- Occupations: Sociologist, Research Methodologist and Professor Emeritus of Sociology and Social Services at California State University, East Bay

Academic background
- Education: Franklin and Marshall College
- Alma mater: Cornell University

Academic work
- Discipline: Sociologist
- Institutions: California State University, East Bay

= Benjamin P. Bowser =

American sociologist

Benjamin Paul Bowser (born 1946) is an American sociologist, research methodologist and professor emeritus of Sociology and Social Services at California State University, East Bay. His scholarship focuses on race relations, the Black middle class, drug abuse prevention, and the social impacts of racism. He is the author or editor of a dozen books including The Black Middle Class: Social Mobility and Vulnerability and Against the Odds: Scholars Who Challenged Racism in the Twentieth Century. He is a board member of Felton Institute and former elected President of Association of Black Sociologists.

== Early life and education ==
Bowser was born in Harlem, New York. He earned his Bachelor of Arts degree in sociology from Franklin and Marshall College in 1969, where he later received the Sidney N. Bridgett ’51 Alumni Award (2020) and was recognized as a Presidential Distinguished Fellow (1997). He completed his Ph.D. in sociology at Cornell University in 1976, supported by a Rockefeller Foundation dissertation fellowship.

== Academic career ==
Bowser began his academic career as assistant professor of Sociology and Afro-American Studies at Binghamton University. He later taught at Cornell University, the University of Colorado Denver, and Santa Clara University, before joining the faculty at California State University, East Bay (then Hayward) in 1987.

He served as an administrator at the Cornell Graduate School while also lecturing in sociology at Cornell University. He later held administrative roles at the Western Interstate Commission in Boulder, Colorado, and lectured in sociology at the University of Colorado, Denver. Bowser also worked as an administrator at Santa Clara University and served in an administrative capacity in information technology at Stanford University.

At California State University East Bay, Bowser served as Department Chair of Sociology and Social Services and Interim Dean of the College of Letters, Arts, and Social Sciences. He retired in 2016 and was named professor emeritus. He held visiting professorship at the University of Paris IV, La Sorbonne.

== Research and scholarly works ==
Bowser's interest in urban communities began during his youth in New York City, where he explored neighborhoods by bicycle and developed a lasting curiosity about urban life.

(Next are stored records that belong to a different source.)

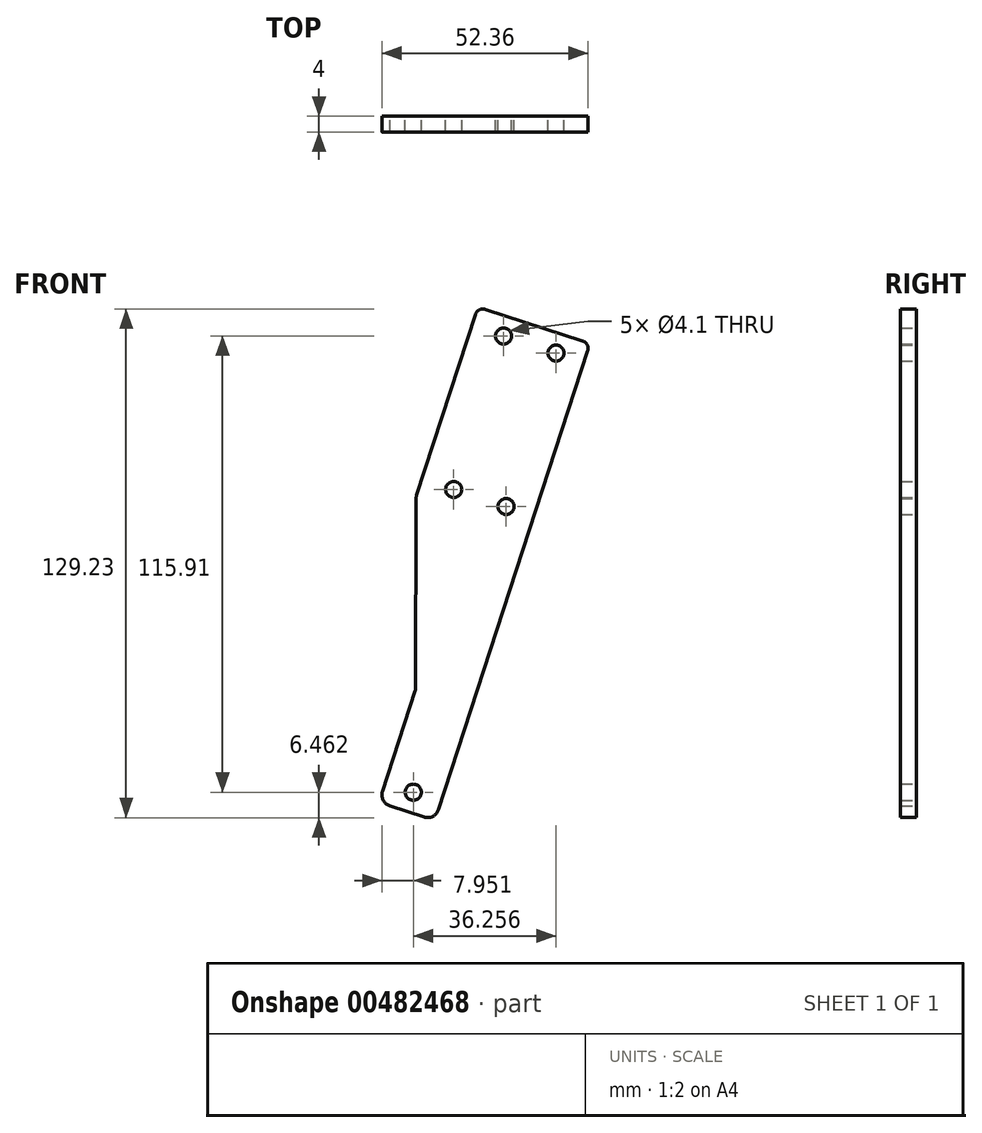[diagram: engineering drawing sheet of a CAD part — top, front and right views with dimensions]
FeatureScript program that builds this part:
annotation { "Feature Type Name" : "Feature", "Feature Type Description" : "" }
export const myFeature = defineFeature(function(context is Context, id is Id, definition is map)
    precondition{}
    {
        {
            var Q0;
            Q0=qCreatedBy(makeId("Front.planeOp"),FACE);
            var sketch = newSketch(context, id + "F0", { "sketchPlane" : qUnion([Q0])});
            skLineSegment(sketch, "E0", {"start": v(-38.12, -24.18) * mm, "end": v(-16.15, 43.44) * mm});
            skLineSegment(sketch, "E1", {"start": v(-54.37, -25.67) * mm, "end": v(-62.67, -51.2) * mm});
            skLineSegment(sketch, "E2", {"start": v(-48.4, -55.85) * mm, "end": v(-38.12, -24.18) * mm});
            skLineSegment(sketch, "E3", {"start": v(-54.87, -51.47) * mm, "end": v(-12.93, 77.6) * mm, "construction": true});
            skArc(sketch, "E4.filletArc", {"start": v(-52.19, -57.78) * mm, "mid": v(-49.9, -57.6) * mm, "end": v(-48.4, -55.85) * mm});
            skArc(sketch, "E5.filletArc", {"start": v(-62.67, -51.2) * mm, "mid": v(-62.5, -53.47) * mm, "end": v(-60.8, -54.97) * mm});
            skLineSegment(sketch, "E6", {"start": v(-14.77, 10.5) * mm, "end": v(-63.8, 26.43) * mm, "construction": true});
            skLineSegment(sketch, "E7", {"start": v(-16.15, 43.44) * mm, "end": v(-9.94, 62.55) * mm});
            skLineSegment(sketch, "E8", {"start": v(-25.7, 14.05) * mm, "end": v(-10.55, 60.65) * mm});
            skLineSegment(sketch, "E9", {"start": v(-11.84, 63.17) * mm, "end": v(-24.2, 67.19) * mm});
            skPoint(sketch, "E10.orphan", {"position": v(0, 93.13) * mm});
            skCircle(sketch, "E11", {"center": v(-54.87, -51.47) * mm, "radius": 2.05 * mm});
            skCircle(sketch, "E12", {"center": v(-18.61, 60.12) * mm, "radius": 2.05 * mm});
            skCircle(sketch, "E13", {"center": v(-31.28, 21.12) * mm, "radius": 2.05 * mm});
            skLineSegment(sketch, "E14", {"start": v(-24.2, 67.19) * mm, "end": v(-36.56, 71.2) * mm});
            skLineSegment(sketch, "E15", {"start": v(-39.09, 69.92) * mm, "end": v(-53.98, 24.07) * mm});
            skLineSegment(sketch, "E16", {"start": v(-54.87, -51.47) * mm, "end": v(-79.15, -43.58) * mm, "construction": true});
            skPoint(sketch, "E17.end.orphan", {"position": v(-56.18, -31.23) * mm});
            skPoint(sketch, "E18", {"position": v(-54.28, -25.37) * mm});
            skLineSegment(sketch, "E19", {"start": v(-54.23, 22.53) * mm, "end": v(-54.28, -25.06) * mm});
            skLineSegment(sketch, "E20", {"start": v(-18.61, 60.12) * mm, "end": v(-43.33, 68.15) * mm, "construction": true});
            skLineSegment(sketch, "E21", {"start": v(-31.28, 21.12) * mm, "end": v(-57.91, 29.78) * mm, "construction": true});
            skCircle(sketch, "E22", {"center": v(-31.93, 64.44) * mm, "radius": 2.05 * mm});
            skCircle(sketch, "E23", {"center": v(-44.6, 25.45) * mm, "radius": 2.05 * mm});
            skPoint(sketch, "E24.visualSharp", {"position": v(-38.47, 71.82) * mm});
            skArc(sketch, "E24.filletArc", {"start": v(-36.56, 71.2) * mm, "mid": v(-38.1, 71.09) * mm, "end": v(-39.09, 69.92) * mm});
            skPoint(sketch, "E25.visualSharp", {"position": v(-9.94, 62.55) * mm});
            skArc(sketch, "E25.filletArc", {"start": v(-10.55, 60.65) * mm, "mid": v(-10.67, 62.18) * mm, "end": v(-11.84, 63.17) * mm});
            skPoint(sketch, "E26.visualSharp", {"position": v(-54.23, 23.32) * mm});
            skArc(sketch, "E26.filletArc", {"start": v(-53.98, 24.07) * mm, "mid": v(-54.17, 23.31) * mm, "end": v(-54.23, 22.53) * mm});
            skPoint(sketch, "E27.orphan", {"position": v(-30.41, 48.07) * mm});
            skArc(sketch, "E28.filletArc", {"start": v(-54.37, -25.67) * mm, "mid": v(-54.3, -25.37) * mm, "end": v(-54.28, -25.06) * mm});
            skLineSegment(sketch, "E29", {"start": v(-60.8, -54.97) * mm, "end": v(-52.19, -57.78) * mm});
            skSolve(sketch);
        }
        {
            var Q0;
            Q0 = qSketchRegion(id + "F0", true);
            extrude(context, id + "F1", {"entities" : qUnion([Q0]), "depth" : 4 * mm, "offsetDistance" : 25 * mm});
        }
    });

Bowser's research also advanced the work of Raymond Hunt on the impacts of racism on white Americans, beginning with Impacts of Racism on White Americans (1981; revised 1996; with Duke Austin, 2021). In parallel, he published extensively on the effects of racism on African Americans. His works in this area include Against the Odds: Scholars Who Challenged Racism in the Twentieth Century (2002), The Black Middle Class: Social Mobility and Vulnerability (2007), Racial Inequality in New York City Since 1965 (2019).

Beginning with a visiting professorship at the University of Paris (Sorbonne) in 2005, Bowser extended his research to racism as a global phenomenon. He has collaborated with UNESCO's Slave Routes Project, serving on its advisory board, and co-edited The Transatlantic Slave Trade and Slavery: New Directions in Teaching and Learning (2013) with historian Paul Lovejoy. His work on the psychological consequences of slavery culminated in The Psychological Legacy of Slavery: Essays on Trauma, Healing, and the Living Past (2021, with Aimé Charles-Nicolas), preceded by its French edition L’eslavage: quel impact sur la psychologie des populations? (2018).
In recent years, Bowser has continued to address systemic racism and inequality through works such as The Abandoned Mission in Public Higher Education (2017), Racial Inequality in New York City Since 1965 (2019), and Impacts of Racism on White Americans in the Age of Trump (2021).

== Awards ==

- 2023: San Francisco Housing Development Corporation Influential Duo Award
- 2022: Choice Award for Outstanding Academic Publication The Psychological Legacy of Slavery: Essays on Trauma, Healing, and the Living Past.
- 2020:The Sidney N. Bridgett ’51 Award (for Alumnus) Franklin and Marshall College
- 2003:Choice Award for Outstanding Academic Publication Against the Odds: Scholars Who Challenged Racism in The Twentieth Century
- 1997:Franklin and Marshall College Presidential Distinguished Fellow
- 1996:California State University East Bay (Hayward) Outstanding Professor of the Year.